Amish Funerals Opportunity to Demonstrate Power of Forgiveness

 

Contact: Dane Rose of the National Clergy Council, 202-546-8329, ext 106, 703-447-1072 cell; Rev. Rob Schenck on site at 703-447-7686

 

MEDIA ADVISORY, Oct. 5 /Standard Newswire/ -- National Clergy Council president Rev. Rob Schenck traveled from Washington, DC, this week to minister to families of Amish school shooting victims as well as the family of shooter Charles Roberts. The Evangelical minister was one of only two non-Amish invited to the very private mourning ritual for one victim and watched as her mother prepared her daughter's body for burial. He said the funerals which will occur today and tomorrow are opportunities to understand what is at the heart of Amish culture.

 

Rev.
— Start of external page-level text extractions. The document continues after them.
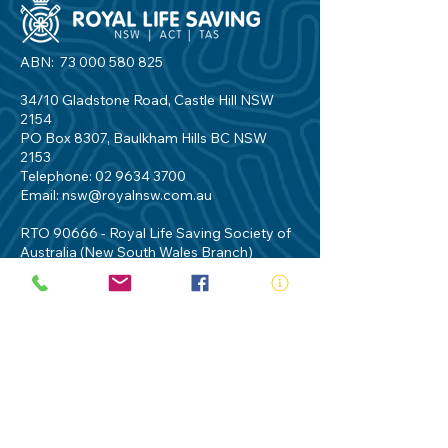
ABN:
73 000 580 825
34/10 Gladstone Road, Castle Hill NSW
2154
PO Box 8307, Baulkham Hills BC NSW
2153
Telephone:
02 9634 3700
Email:
nsw@royalnsw.com.au
RTO 90666 - Royal Life Saving Society of
Australia (New South Wales Branch)
Privacy Policy
Contact Us
Terms of Use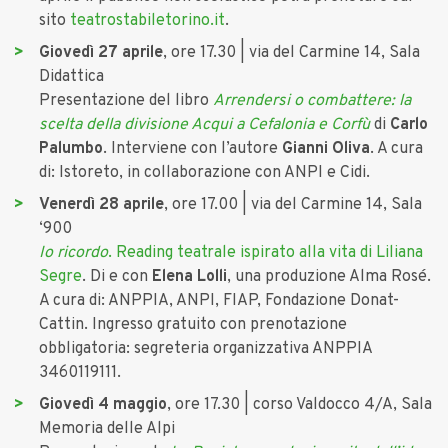
sito
teatrostabiletorino.it
.
Giovedì 27 aprile
, ore 17.30 | via del Carmine 14, Sala
Didattica
Presentazione del libro
Arrendersi o combattere: la
scelta della divisione Acqui a Cefalonia e Corfù
di
Carlo
Palumbo
. Interviene con l’autore
Gianni Oliva
. A cura
di: Istoreto, in collaborazione con ANPI e Cidi.
Venerdì 28 aprile
, ore 17.00 | via del Carmine 14, Sala
‘900
Io ricordo
. Reading teatrale ispirato alla vita di Liliana
Segre
. Di e con
Elena Lolli
, una produzione Alma Rosé.
A cura di: ANPPIA, ANPI, FIAP, Fondazione Donat-
Cattin. Ingresso gratuito con prenotazione
obbligatoria: segreteria organizzativa ANPPIA
3460119111.
Giovedì 4 maggio
, ore 17.30 | corso Valdocco 4/A, Sala
Memoria delle Alpi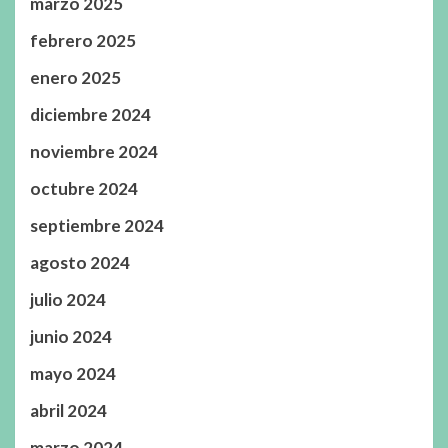
marzo 2025
febrero 2025
enero 2025
diciembre 2024
noviembre 2024
octubre 2024
septiembre 2024
agosto 2024
julio 2024
junio 2024
mayo 2024
abril 2024
marzo 2024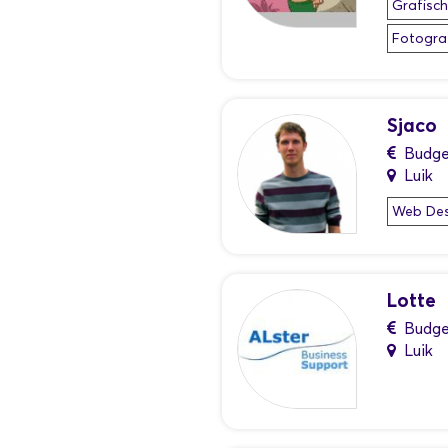
Grafisc
Fotogra
Sjaco
Budge
Luik
Web Des
Lotte
Budge
Luik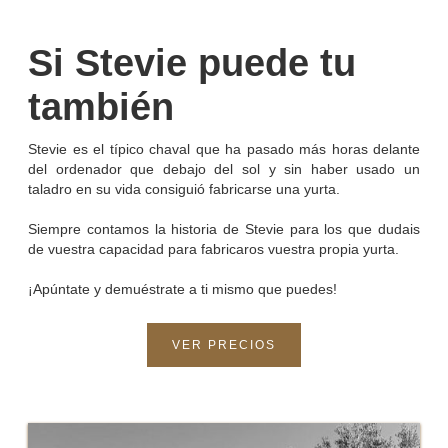
Si Stevie puede tu
también
Stevie es el típico chaval que ha pasado más horas delante
del ordenador que debajo del sol y sin haber usado un
taladro en su vida consiguió fabricarse una yurta.
Siempre contamos la historia de Stevie para los que dudais
de vuestra capacidad para fabricaros vuestra propia yurta.
¡Apúntate y demuéstrate a ti mismo que puedes!
VER PRECIOS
Schenck said, "It was while the family and community stood watching this mother tenderly care for her little girl's brutally damaged body that they spoke to me at length of forgiving the shooter. It was the most moving thing I've seen or heard in my 25 years as a minister of the Gospel. It was a living sermon on the power of God's mercy."

 

One Amish religious leader explained to Schenck, "We forgive because God has forgiven us. God extends his forgiveness to us in Christ, then, we must receive it. Once we do, we must share it with others."

 

Schenck said the Amish base their ethic of forgiveness on the Sermon on the Mount in which Jesus said, "For if ye forgive men their trespasses, your heavenly Father will also forgive you."

 

Schenck said one of the most impressive parts of his visit with Shooter Charles Roberts' family was their reception of forgiveness from the families of their son's victims.

 

"Out of guilt and shame, the Roberts family could have rejected that generous offer of forgiveness, but they instead accepted it. I don't think there's a better illustration of the Christian message in the Gospel. As the Amish say, God extends his forgiveness to us for our sins, but we must receive it. That's the essence of salvation. Only then can we pass that forgiveness on."

 

Schenck, who returned to Washington last night, will return to Lancaster today to visit with more families during funerals today and tomorrow. He is available for further comment.

 

Schenck, who served as a chaplain at Ground Zero in New York after 9/11 and visited New Orleans church leaders in the aftermath of Hurricane Katrina, said this experience was for him on the same level of emotional trauma of those two tragedies.